Recorded information |

-------

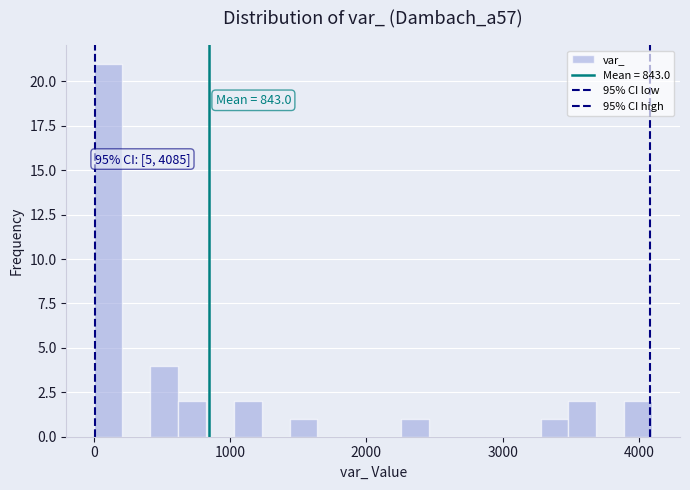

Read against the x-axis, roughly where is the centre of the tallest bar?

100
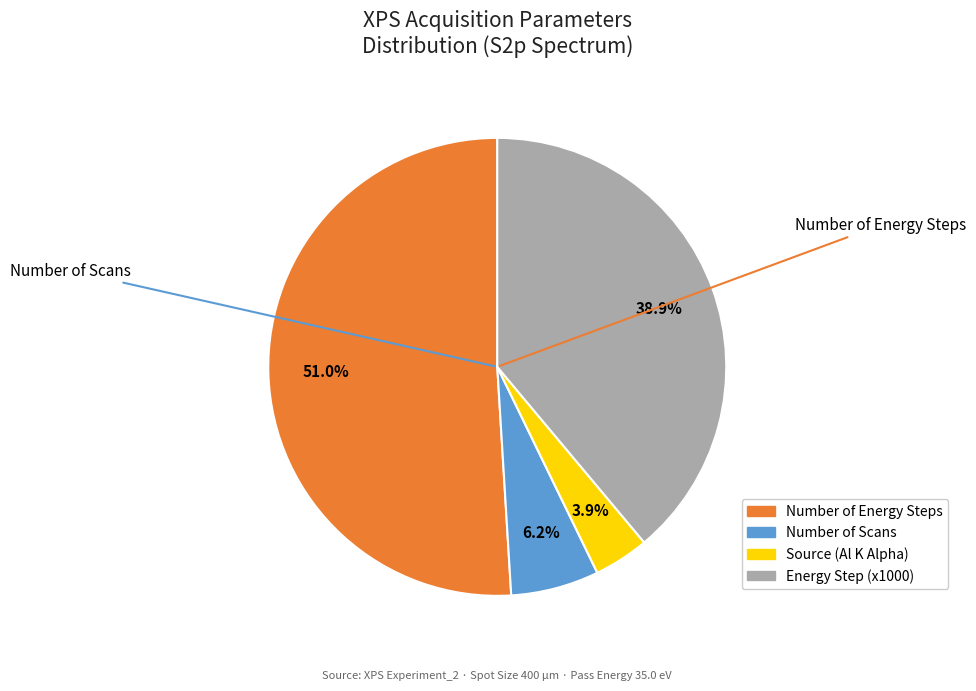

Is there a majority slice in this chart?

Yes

-------

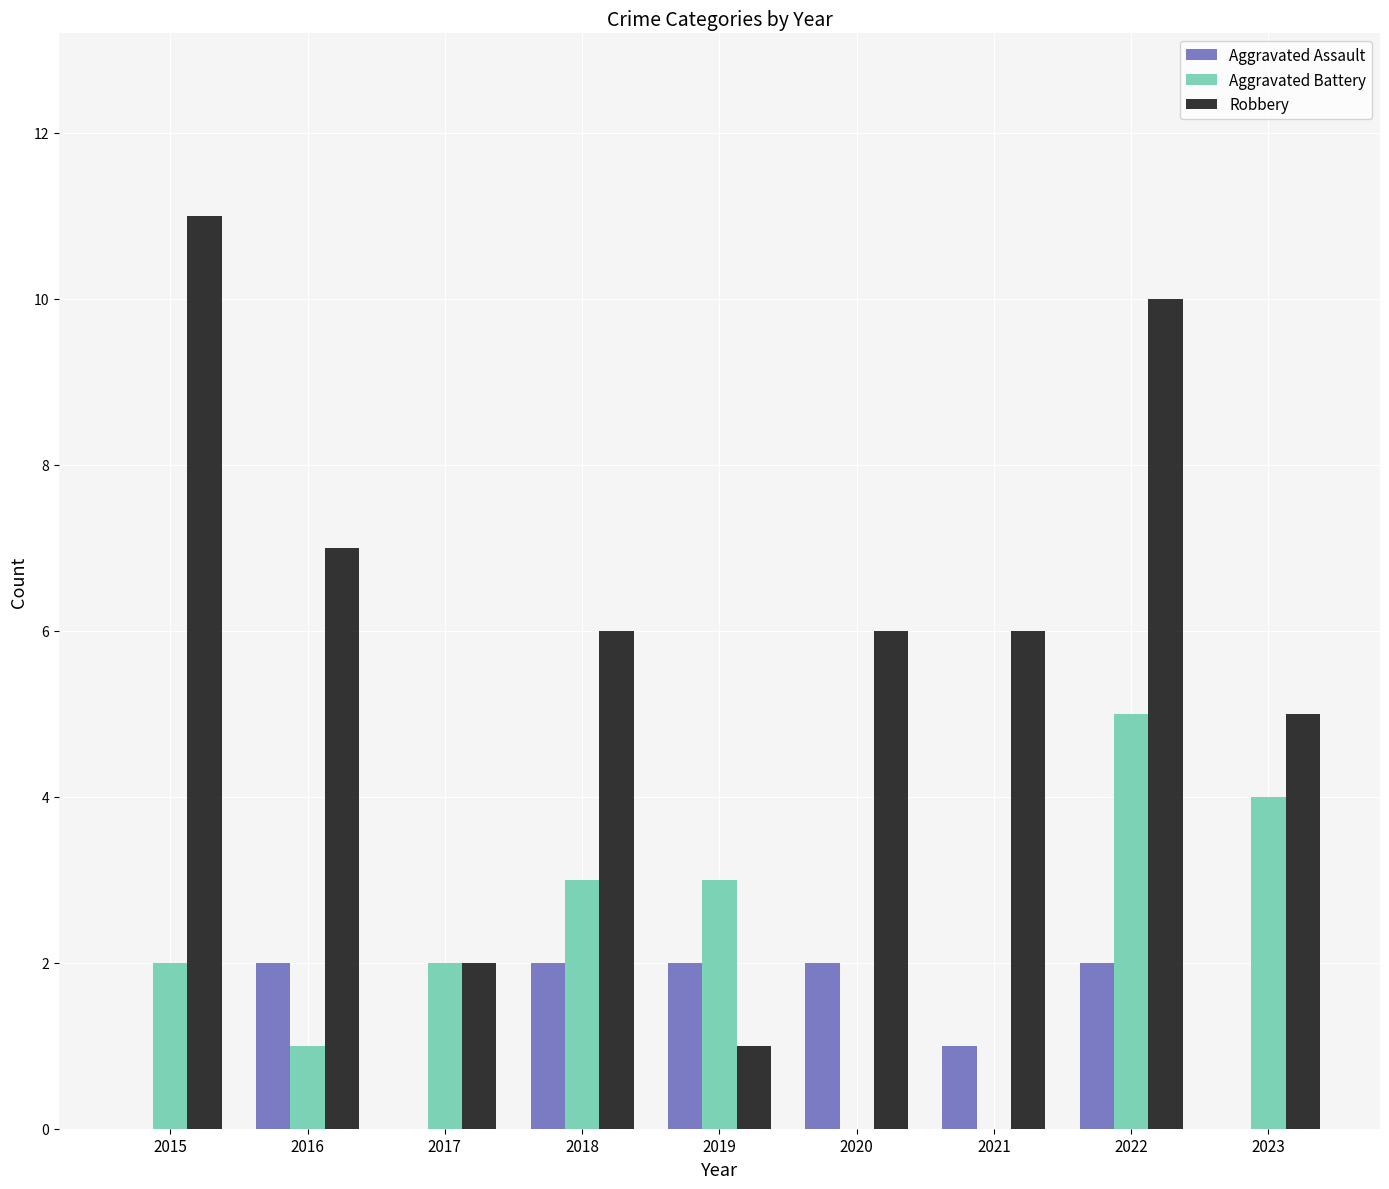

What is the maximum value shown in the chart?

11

-------

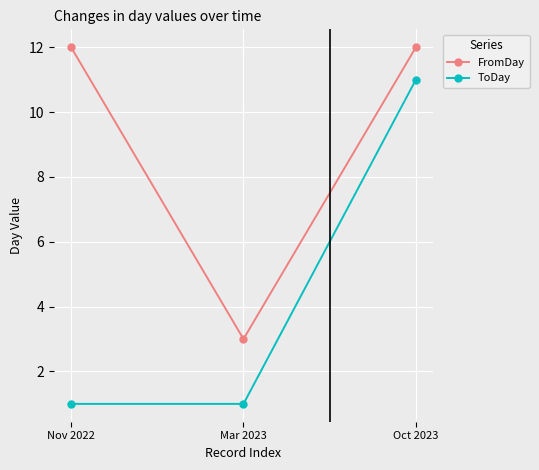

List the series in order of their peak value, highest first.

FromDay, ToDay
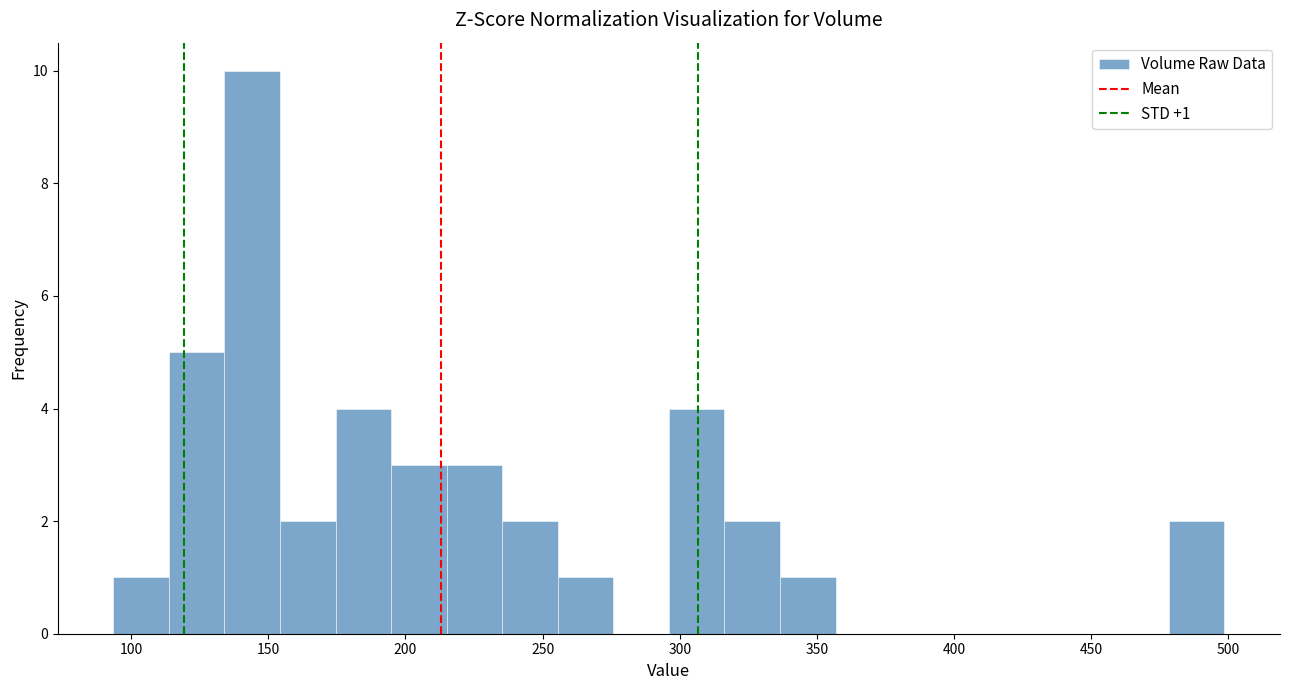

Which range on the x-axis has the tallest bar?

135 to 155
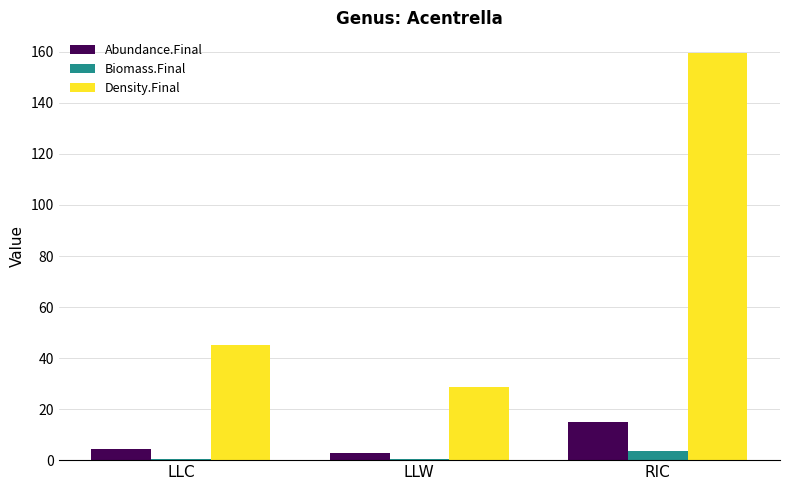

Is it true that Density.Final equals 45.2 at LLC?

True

-------

Work task | Beginning at the line that contains "Read against the" and stopping after the line that contains "Is there a majority slice in this chart?", format that stretch of the data as a JSON list of strings, one string per line. Omit blank lines and the pictures.

Finished exercise |
[
  "Read against the x-axis, roughly where is the centre of the tallest bar?",
  "100",
  "Is there a majority slice in this chart?"
]